DATASET EXTRACT:

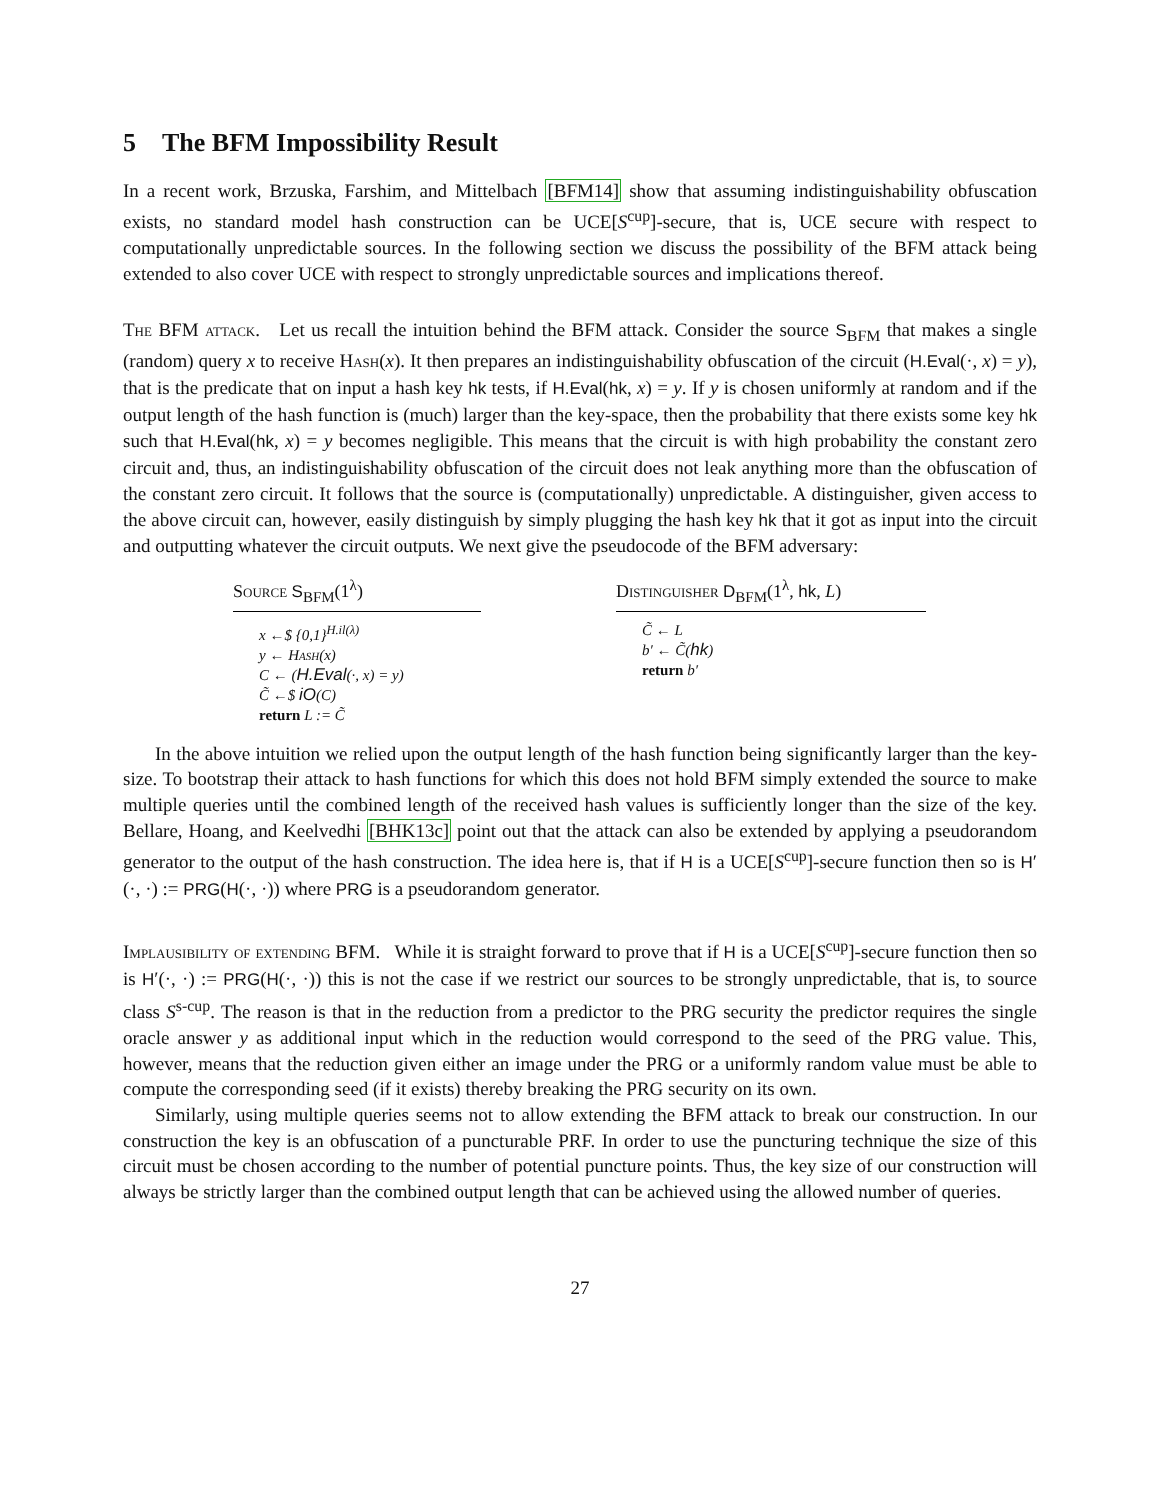5 The BFM Impossibility Result
In a recent work, Brzuska, Farshim, and Mittelbach [BFM14] show that assuming indistinguishability obfuscation exists, no standard model hash construction can be UCE[S<sup>cup</sup>]-secure, that is, UCE secure with respect to computationally unpredictable sources. In the following section we discuss the possibility of the BFM attack being extended to also cover UCE with respect to strongly unpredictable sources and implications thereof.
The BFM attack. Let us recall the intuition behind the BFM attack. Consider the source S<sub>BFM</sub> that makes a single (random) query x to receive Hash(x). It then prepares an indistinguishability obfuscation of the circuit (H.Eval(·, x) = y), that is the predicate that on input a hash key hk tests, if H.Eval(hk, x) = y. If y is chosen uniformly at random and if the output length of the hash function is (much) larger than the key-space, then the probability that there exists some key hk such that H.Eval(hk, x) = y becomes negligible. This means that the circuit is with high probability the constant zero circuit and, thus, an indistinguishability obfuscation of the circuit does not leak anything more than the obfuscation of the constant zero circuit. It follows that the source is (computationally) unpredictable. A distinguisher, given access to the above circuit can, however, easily distinguish by simply plugging the hash key hk that it got as input into the circuit and outputting whatever the circuit outputs. We next give the pseudocode of the BFM adversary:
Source S<sub>BFM</sub>(1<sup>λ</sup>)
x ←$ {0,1}<sup>H.il(λ)</sup>
y ← Hash(x)
C ← (H.Eval(·, x) = y)
C̃ ←$ iO(C)
return L := C̃
Distinguisher D<sub>BFM</sub>(1<sup>λ</sup>, hk, L)
C̃ ← L
b′ ← C̃(hk)
return b′
In the above intuition we relied upon the output length of the hash function being significantly larger than the key-size. To bootstrap their attack to hash functions for which this does not hold BFM simply extended the source to make multiple queries until the combined length of the received hash values is sufficiently longer than the size of the key. Bellare, Hoang, and Keelvedhi [BHK13c] point out that the attack can also be extended by applying a pseudorandom generator to the output of the hash construction. The idea here is, that if H is a UCE[S<sup>cup</sup>]-secure function then so is H′(·, ·) := PRG(H(·, ·)) where PRG is a pseudorandom generator.
Implausibility of extending BFM. While it is straight forward to prove that if H is a UCE[S<sup>cup</sup>]-secure function then so is H′(·, ·) := PRG(H(·, ·)) this is not the case if we restrict our sources to be strongly unpredictable, that is, to source class S<sup>s-cup</sup>. The reason is that in the reduction from a predictor to the PRG security the predictor requires the single oracle answer y as additional input which in the reduction would correspond to the seed of the PRG value. This, however, means that the reduction given either an image under the PRG or a uniformly random value must be able to compute the corresponding seed (if it exists) thereby breaking the PRG security on its own.
Similarly, using multiple queries seems not to allow extending the BFM attack to break our construction. In our construction the key is an obfuscation of a puncturable PRF. In order to use the puncturing technique the size of this circuit must be chosen according to the number of potential puncture points. Thus, the key size of our construction will always be strictly larger than the combined output length that can be achieved using the allowed number of queries.
27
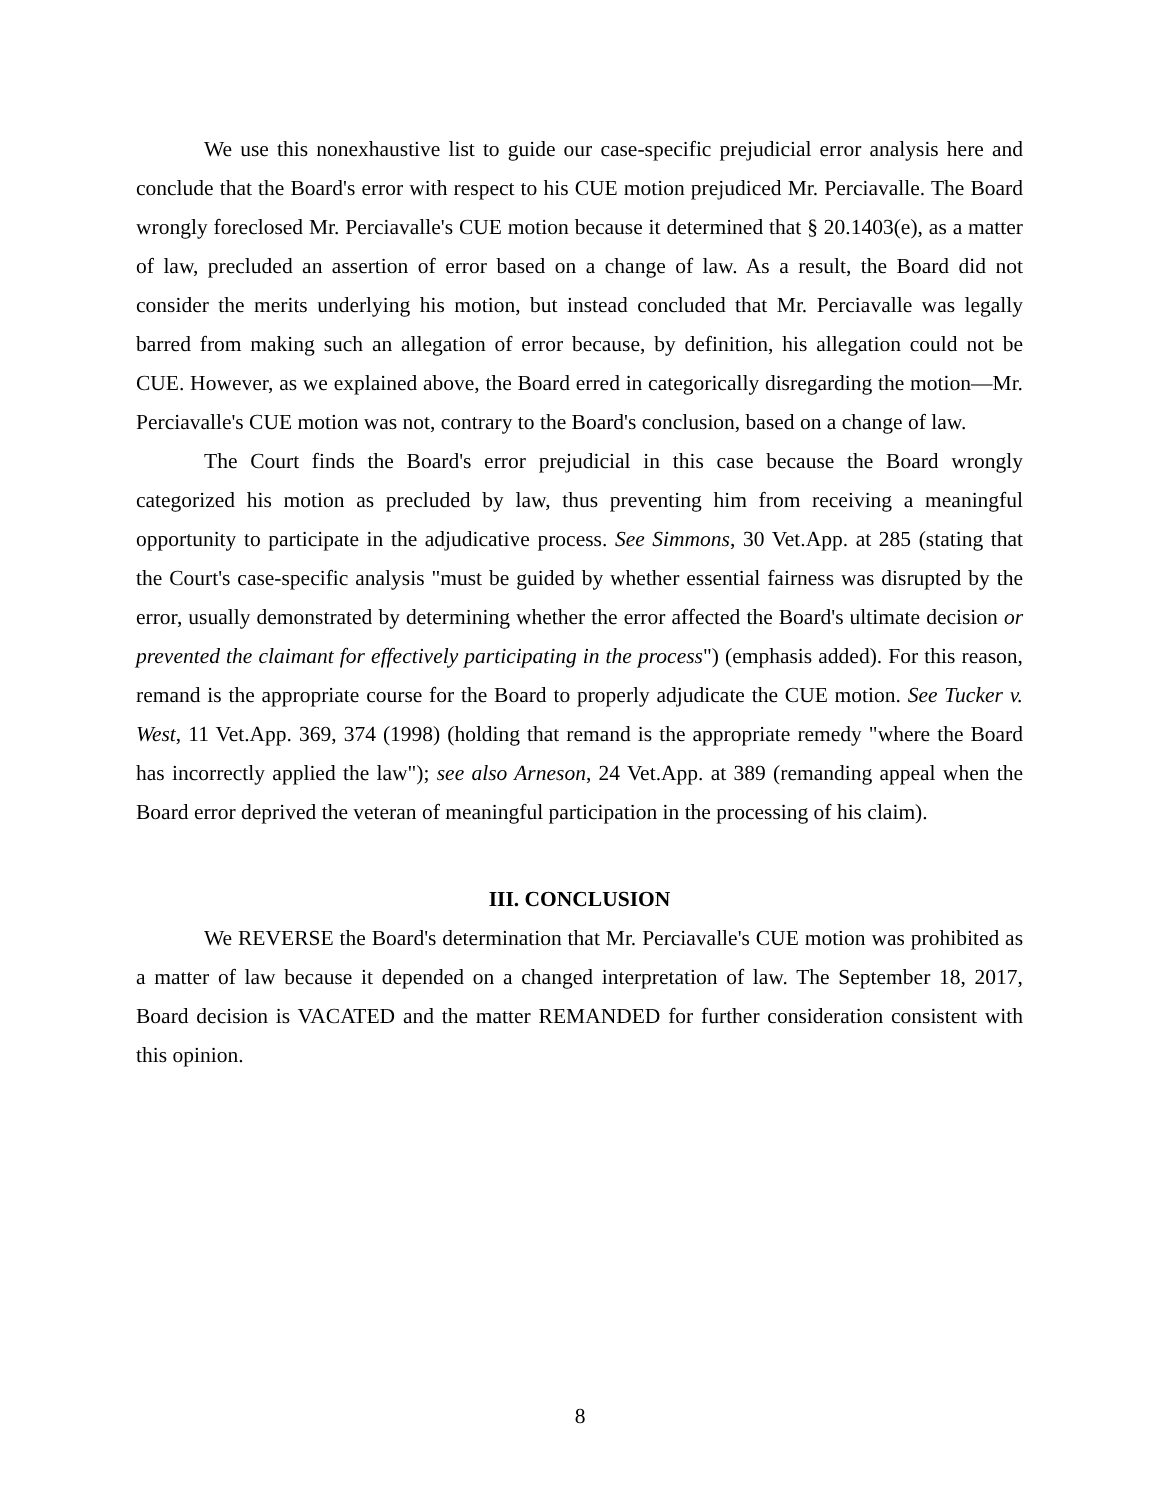We use this nonexhaustive list to guide our case-specific prejudicial error analysis here and conclude that the Board's error with respect to his CUE motion prejudiced Mr. Perciavalle. The Board wrongly foreclosed Mr. Perciavalle's CUE motion because it determined that § 20.1403(e), as a matter of law, precluded an assertion of error based on a change of law. As a result, the Board did not consider the merits underlying his motion, but instead concluded that Mr. Perciavalle was legally barred from making such an allegation of error because, by definition, his allegation could not be CUE. However, as we explained above, the Board erred in categorically disregarding the motion—Mr. Perciavalle's CUE motion was not, contrary to the Board's conclusion, based on a change of law.
The Court finds the Board's error prejudicial in this case because the Board wrongly categorized his motion as precluded by law, thus preventing him from receiving a meaningful opportunity to participate in the adjudicative process. See Simmons, 30 Vet.App. at 285 (stating that the Court's case-specific analysis "must be guided by whether essential fairness was disrupted by the error, usually demonstrated by determining whether the error affected the Board's ultimate decision or prevented the claimant for effectively participating in the process") (emphasis added). For this reason, remand is the appropriate course for the Board to properly adjudicate the CUE motion. See Tucker v. West, 11 Vet.App. 369, 374 (1998) (holding that remand is the appropriate remedy "where the Board has incorrectly applied the law"); see also Arneson, 24 Vet.App. at 389 (remanding appeal when the Board error deprived the veteran of meaningful participation in the processing of his claim).
III. CONCLUSION
We REVERSE the Board's determination that Mr. Perciavalle's CUE motion was prohibited as a matter of law because it depended on a changed interpretation of law. The September 18, 2017, Board decision is VACATED and the matter REMANDED for further consideration consistent with this opinion.
8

WHAT YOU SHOULD DO:
Set the whole listing down again unchanged, apart from the pictures, which are omitted.

SOLUTION FOR THIS EXERCISE:
5 The BFM Impossibility Result
In a recent work, Brzuska, Farshim, and Mittelbach [BFM14] show that assuming indistinguishability obfuscation exists, no standard model hash construction can be UCE[S<sup>cup</sup>]-secure, that is, UCE secure with respect to computationally unpredictable sources. In the following section we discuss the possibility of the BFM attack being extended to also cover UCE with respect to strongly unpredictable sources and implications thereof.
The BFM attack. Let us recall the intuition behind the BFM attack. Consider the source S<sub>BFM</sub> that makes a single (random) query x to receive Hash(x). It then prepares an indistinguishability obfuscation of the circuit (H.Eval(·, x) = y), that is the predicate that on input a hash key hk tests, if H.Eval(hk, x) = y. If y is chosen uniformly at random and if the output length of the hash function is (much) larger than the key-space, then the probability that there exists some key hk such that H.Eval(hk, x) = y becomes negligible. This means that the circuit is with high probability the constant zero circuit and, thus, an indistinguishability obfuscation of the circuit does not leak anything more than the obfuscation of the constant zero circuit. It follows that the source is (computationally) unpredictable. A distinguisher, given access to the above circuit can, however, easily distinguish by simply plugging the hash key hk that it got as input into the circuit and outputting whatever the circuit outputs. We next give the pseudocode of the BFM adversary:
Source S<sub>BFM</sub>(1<sup>λ</sup>)
x ←$ {0,1}<sup>H.il(λ)</sup>
y ← Hash(x)
C ← (H.Eval(·, x) = y)
C̃ ←$ iO(C)
return L := C̃
Distinguisher D<sub>BFM</sub>(1<sup>λ</sup>, hk, L)
C̃ ← L
b′ ← C̃(hk)
return b′
In the above intuition we relied upon the output length of the hash function being significantly larger than the key-size. To bootstrap their attack to hash functions for which this does not hold BFM simply extended the source to make multiple queries until the combined length of the received hash values is sufficiently longer than the size of the key. Bellare, Hoang, and Keelvedhi [BHK13c] point out that the attack can also be extended by applying a pseudorandom generator to the output of the hash construction. The idea here is, that if H is a UCE[S<sup>cup</sup>]-secure function then so is H′(·, ·) := PRG(H(·, ·)) where PRG is a pseudorandom generator.
Implausibility of extending BFM. While it is straight forward to prove that if H is a UCE[S<sup>cup</sup>]-secure function then so is H′(·, ·) := PRG(H(·, ·)) this is not the case if we restrict our sources to be strongly unpredictable, that is, to source class S<sup>s-cup</sup>. The reason is that in the reduction from a predictor to the PRG security the predictor requires the single oracle answer y as additional input which in the reduction would correspond to the seed of the PRG value. This, however, means that the reduction given either an image under the PRG or a uniformly random value must be able to compute the corresponding seed (if it exists) thereby breaking the PRG security on its own.
Similarly, using multiple queries seems not to allow extending the BFM attack to break our construction. In our construction the key is an obfuscation of a puncturable PRF. In order to use the puncturing technique the size of this circuit must be chosen according to the number of potential puncture points. Thus, the key size of our construction will always be strictly larger than the combined output length that can be achieved using the allowed number of queries.
27
We use this nonexhaustive list to guide our case-specific prejudicial error analysis here and conclude that the Board's error with respect to his CUE motion prejudiced Mr. Perciavalle. The Board wrongly foreclosed Mr. Perciavalle's CUE motion because it determined that § 20.1403(e), as a matter of law, precluded an assertion of error based on a change of law. As a result, the Board did not consider the merits underlying his motion, but instead concluded that Mr. Perciavalle was legally barred from making such an allegation of error because, by definition, his allegation could not be CUE. However, as we explained above, the Board erred in categorically disregarding the motion—Mr. Perciavalle's CUE motion was not, contrary to the Board's conclusion, based on a change of law.
The Court finds the Board's error prejudicial in this case because the Board wrongly categorized his motion as precluded by law, thus preventing him from receiving a meaningful opportunity to participate in the adjudicative process. See Simmons, 30 Vet.App. at 285 (stating that the Court's case-specific analysis "must be guided by whether essential fairness was disrupted by the error, usually demonstrated by determining whether the error affected the Board's ultimate decision or prevented the claimant for effectively participating in the process") (emphasis added). For this reason, remand is the appropriate course for the Board to properly adjudicate the CUE motion. See Tucker v. West, 11 Vet.App. 369, 374 (1998) (holding that remand is the appropriate remedy "where the Board has incorrectly applied the law"); see also Arneson, 24 Vet.App. at 389 (remanding appeal when the Board error deprived the veteran of meaningful participation in the processing of his claim).
III. CONCLUSION
We REVERSE the Board's determination that Mr. Perciavalle's CUE motion was prohibited as a matter of law because it depended on a changed interpretation of law. The September 18, 2017, Board decision is VACATED and the matter REMANDED for further consideration consistent with this opinion.
8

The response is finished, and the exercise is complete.